Which lines below contain the word "pixels"? Copy each of them.

Data for the task =
______________________________

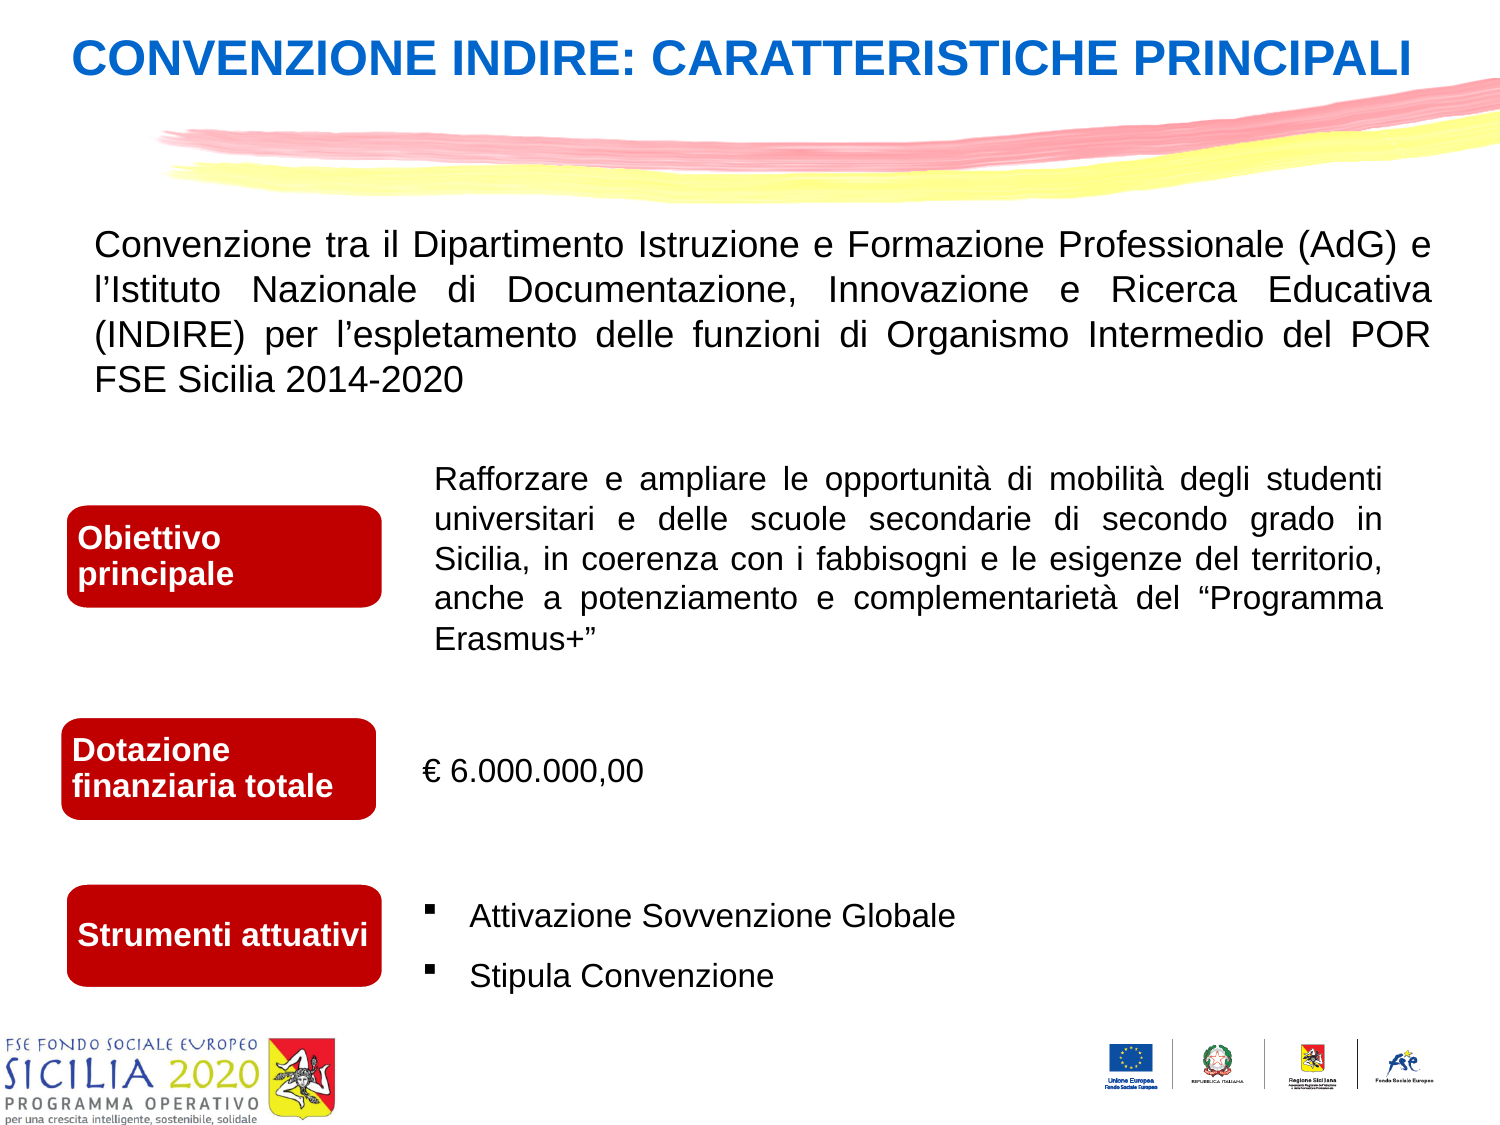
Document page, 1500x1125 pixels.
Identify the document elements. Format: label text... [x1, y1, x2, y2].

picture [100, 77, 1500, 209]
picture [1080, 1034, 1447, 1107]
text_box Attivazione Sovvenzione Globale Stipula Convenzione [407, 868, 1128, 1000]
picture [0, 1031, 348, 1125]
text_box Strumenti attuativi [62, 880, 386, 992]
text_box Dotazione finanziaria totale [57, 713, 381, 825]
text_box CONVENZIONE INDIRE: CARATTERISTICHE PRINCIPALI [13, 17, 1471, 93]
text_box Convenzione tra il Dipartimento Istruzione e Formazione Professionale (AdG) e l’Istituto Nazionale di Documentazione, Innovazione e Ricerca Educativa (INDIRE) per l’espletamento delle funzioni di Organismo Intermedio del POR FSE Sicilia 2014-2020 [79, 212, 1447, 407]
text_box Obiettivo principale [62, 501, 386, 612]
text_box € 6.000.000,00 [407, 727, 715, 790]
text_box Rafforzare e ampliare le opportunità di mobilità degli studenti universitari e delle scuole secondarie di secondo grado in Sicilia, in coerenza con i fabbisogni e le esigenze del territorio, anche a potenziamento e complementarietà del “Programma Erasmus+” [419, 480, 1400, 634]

______________________________

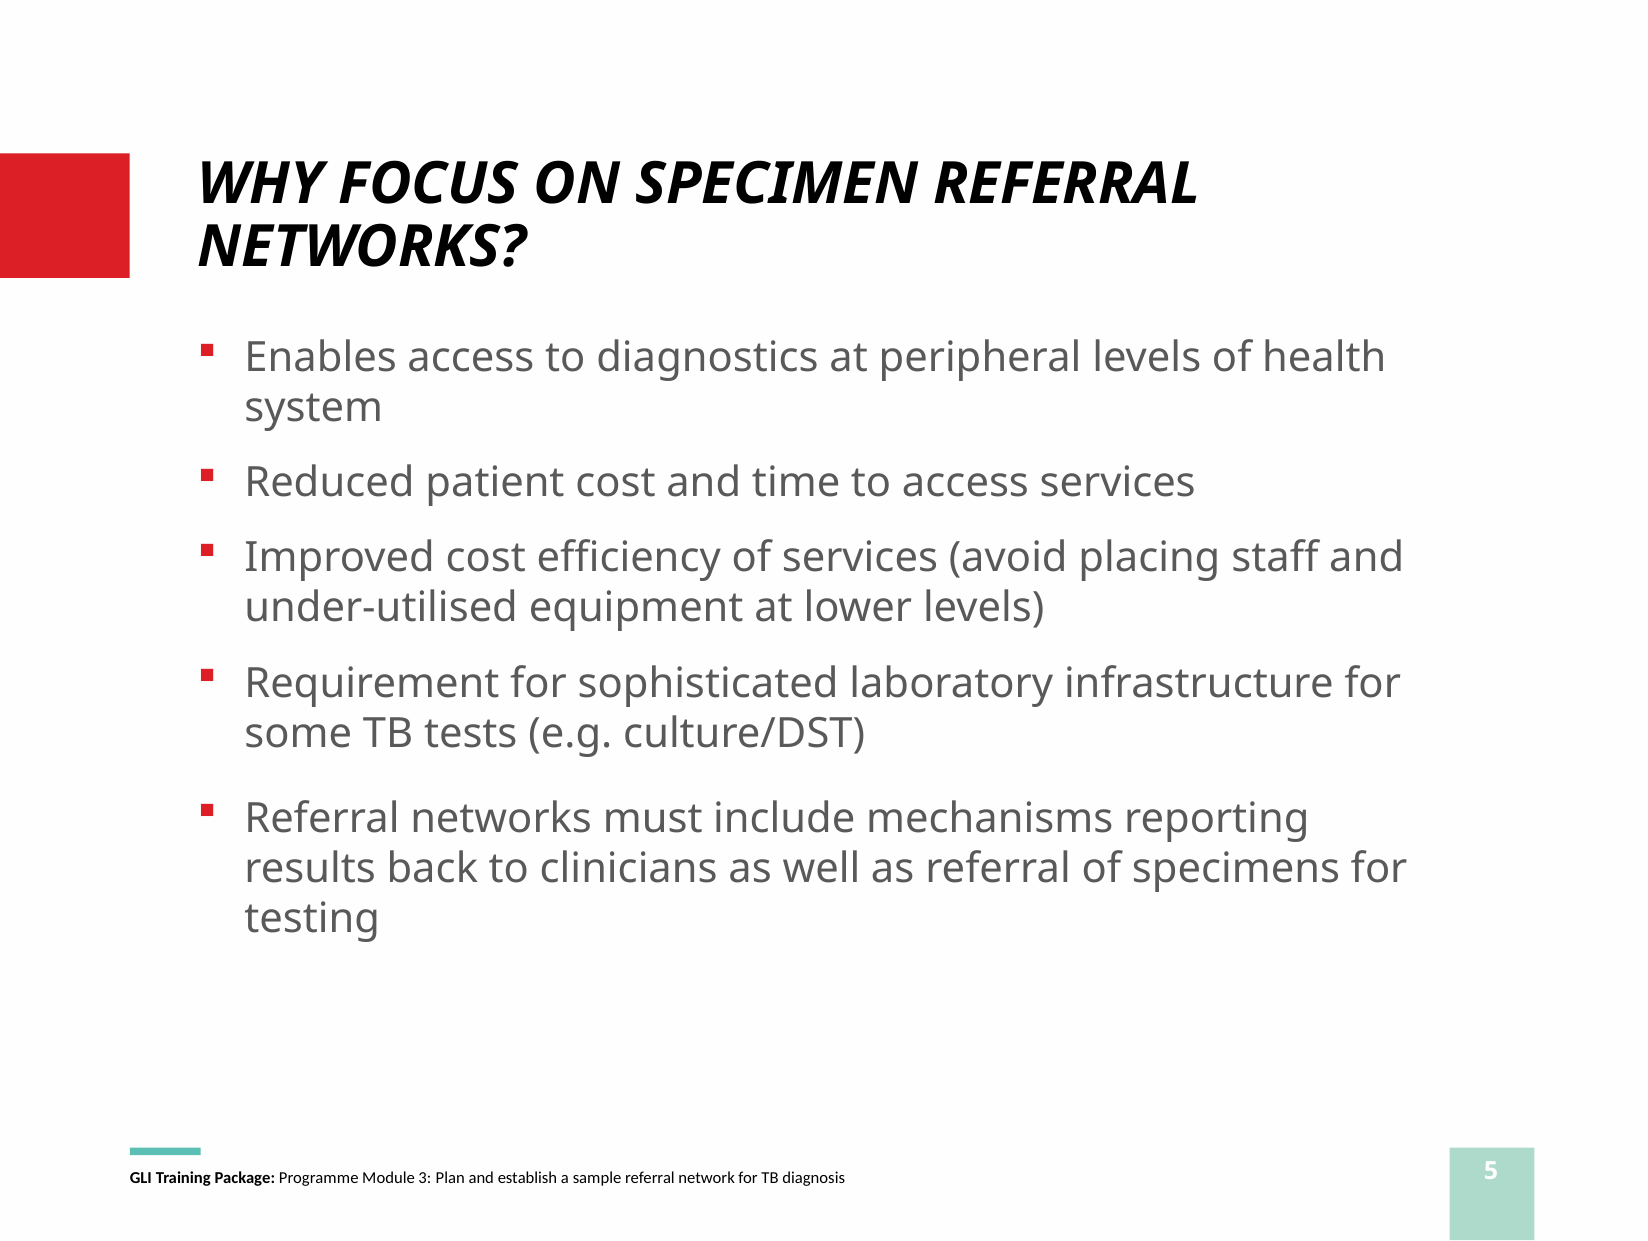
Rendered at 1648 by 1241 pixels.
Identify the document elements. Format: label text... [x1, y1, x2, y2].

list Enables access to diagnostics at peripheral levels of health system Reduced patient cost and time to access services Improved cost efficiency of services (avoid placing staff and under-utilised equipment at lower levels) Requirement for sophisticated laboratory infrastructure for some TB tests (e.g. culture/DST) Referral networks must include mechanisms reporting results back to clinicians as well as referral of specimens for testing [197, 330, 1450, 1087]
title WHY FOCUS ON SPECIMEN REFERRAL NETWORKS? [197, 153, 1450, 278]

______________________________

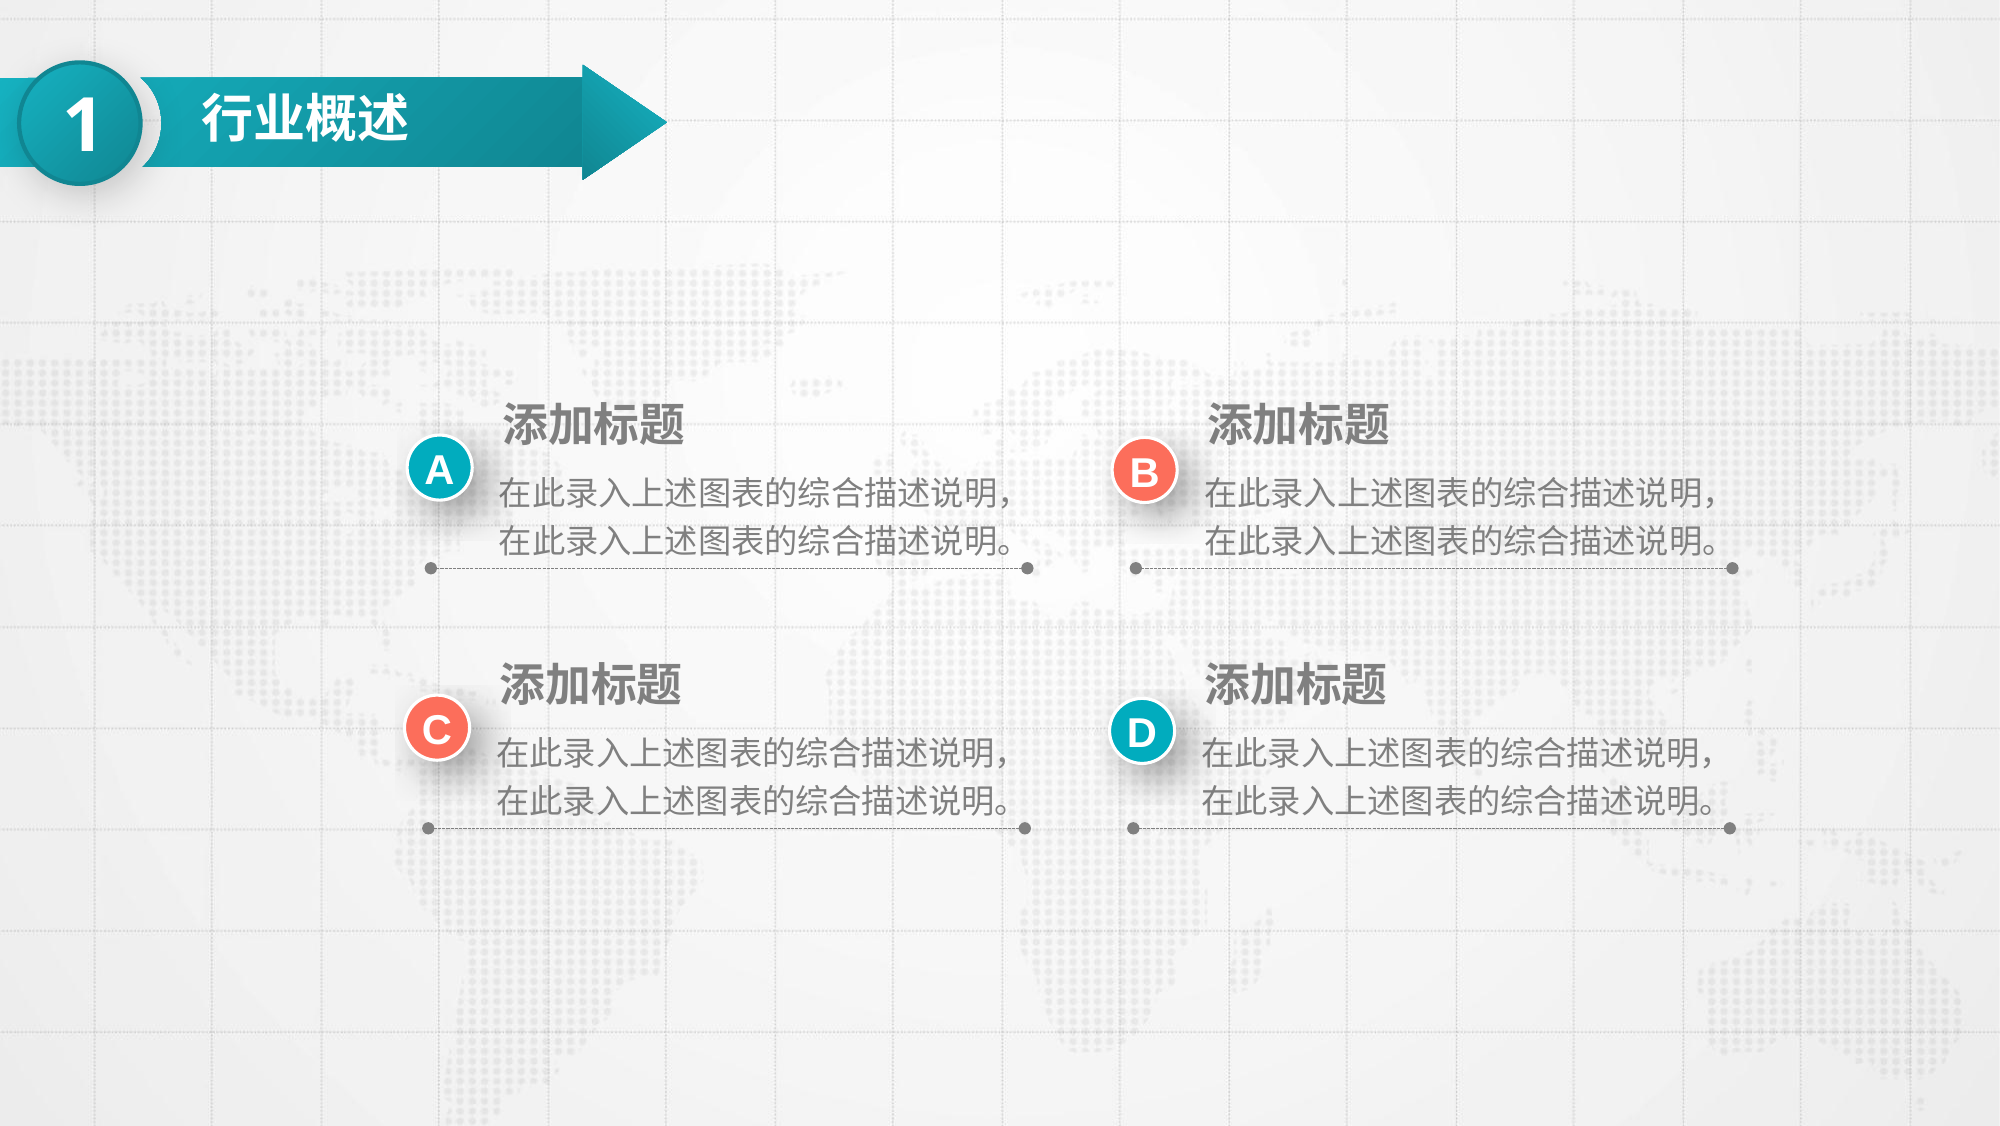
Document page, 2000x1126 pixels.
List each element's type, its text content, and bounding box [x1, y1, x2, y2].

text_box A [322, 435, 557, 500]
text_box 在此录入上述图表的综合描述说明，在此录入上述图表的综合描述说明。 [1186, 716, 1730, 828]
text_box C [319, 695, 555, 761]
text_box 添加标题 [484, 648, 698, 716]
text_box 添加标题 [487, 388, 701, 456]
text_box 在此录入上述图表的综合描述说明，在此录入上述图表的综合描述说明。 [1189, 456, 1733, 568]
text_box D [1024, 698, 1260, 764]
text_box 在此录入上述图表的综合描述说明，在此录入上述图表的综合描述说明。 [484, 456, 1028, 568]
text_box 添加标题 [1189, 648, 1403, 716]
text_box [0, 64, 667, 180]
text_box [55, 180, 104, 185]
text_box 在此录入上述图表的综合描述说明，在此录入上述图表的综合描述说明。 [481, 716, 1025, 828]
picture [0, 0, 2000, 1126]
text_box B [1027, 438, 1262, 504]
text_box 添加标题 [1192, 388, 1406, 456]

______________________________

Response area =
Document page, 1500x1125 pixels.
Rendered at 1648 by 1241 pixels.
Document page, 2000x1126 pixels.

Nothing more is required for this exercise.